By Carol Wurschmidt
Rick and Rusty Ballenger have a bond that few fathers and sons can claim. Both work at their respective jobs Monday through Friday, but on Saturday, their day is spent getting ready for and racing at the local track.
It all started when Rick began racing in 2001 at the 411 Speedway and Rusty, 11, would help him get the car ready.
“I raced for two or three years and one day asked Rusty to enter and run against me,” Rick said. “I started in sixth place and he drew thirteenth. Going down the front straightaway, my car got bumped and I waited for the guy to pass so I could see who it was.
“Finally, the driver came around to pass me. I looked over and there was Rusty. I couldn’t believe that in his first race my fourteen year old son was passing me.
“That was my last race. I turned the driving over to him.”
Now 21 years old, Rusty has won approximately 20 races including the 2006 411 Motor Speedway Track Champion.
Shy until he starts talking about racing, Rusty pays his own way on the racetrack by working as a welder during the week. His father runs his own business as a handyman for people who need home repairs.

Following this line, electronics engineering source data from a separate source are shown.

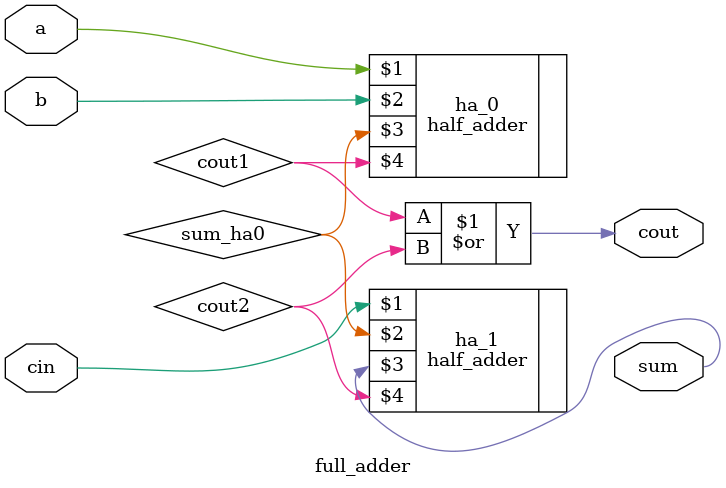
<source format=v>

module full_adder( input a, b, cin,
	 output cout, sum);

	wire cout1, cout2, sum_ha0;
	
	half_adder ha_0(a,b,sum_ha0,cout1); //makes a copy of the half_adder mod as ha_0
	// inputs are a, b
	// outputs are s = sum (HA0); c = cout(HA0)
	
	
	half_adder ha_1(cin, sum_ha0, sum, cout2);
	// inputs are cin, s = (sum_HA0)
	// outputs are sum (total sum) and cout 
 	
	assign cout = cout1 | cout2; 

endmodule

</source>
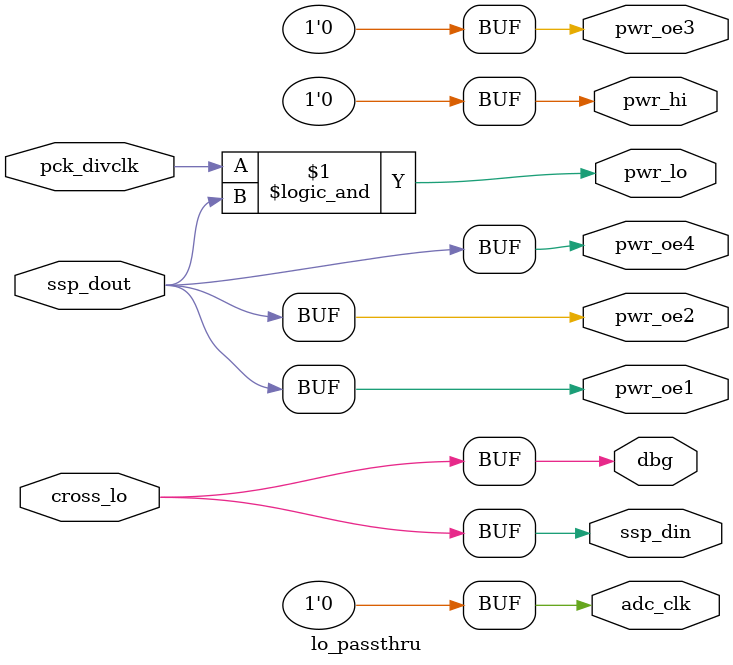
<source format=v>

module lo_passthru(
	input pck_divclk,
	output pwr_lo, output pwr_hi,
	output pwr_oe1, output pwr_oe2, output pwr_oe3, output pwr_oe4,
	output adc_clk,
	output ssp_din, input ssp_dout,
	input cross_lo,
	output dbg
);

// the antenna is modulated when ssp_dout = 1, when 0 the
// antenna drivers stop modulating and go into listen mode
assign pwr_oe3 = 1'b0;
assign pwr_oe1 = ssp_dout;
assign pwr_oe2 = ssp_dout;
assign pwr_oe4 = ssp_dout;
assign pwr_lo = pck_divclk && ssp_dout;
assign pwr_hi = 1'b0;
assign adc_clk = 1'b0;
assign ssp_din = cross_lo;
assign dbg = cross_lo;

endmodule

</source>
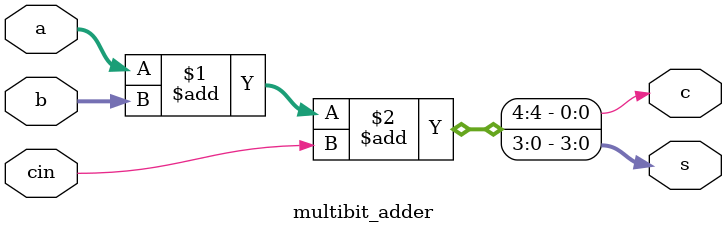
<source format=v>
`timescale 1ns / 1ps
module multibit_adder(a,b,cin,s,c);
input [3:0]a,b;
input cin;
output [3:0]s;
output c;
assign {c,s}=a+b+cin;
endmodule

</source>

“Rusty and I do all the work that needs to be done on the cars he races and he provides all the parts for the cars,” Rick said. “We can do anything from body work to tearing apart or putting together a motor.”
They picked the number 29 as their racing number for Dale Earnhardt who died in a tragic accident at the 2001 Daytona 500. Like all racing cars, it is placed prominently on the side of their black racer.
As a regular driver, Rusty’s luck has held with no serious injuries, although he has been in several accidents over the seven years he had raced.
“Once, my car flipped and the day after, I was sore all over which lasted about a week, but immediately after the incident, my first question was ‘where’s my hat?’,” Rusty said.
During each race, his baseball cap goes with him as though just another part of his equipment along with his fire suit and helmet.
Rusty enjoys dirt track racing, preferring it to tracks with asphalt. He and his father will continue to support each other working together with the common goal of winning as many races as possible.
“If there’s a race running, we’ll be there.” said Rick.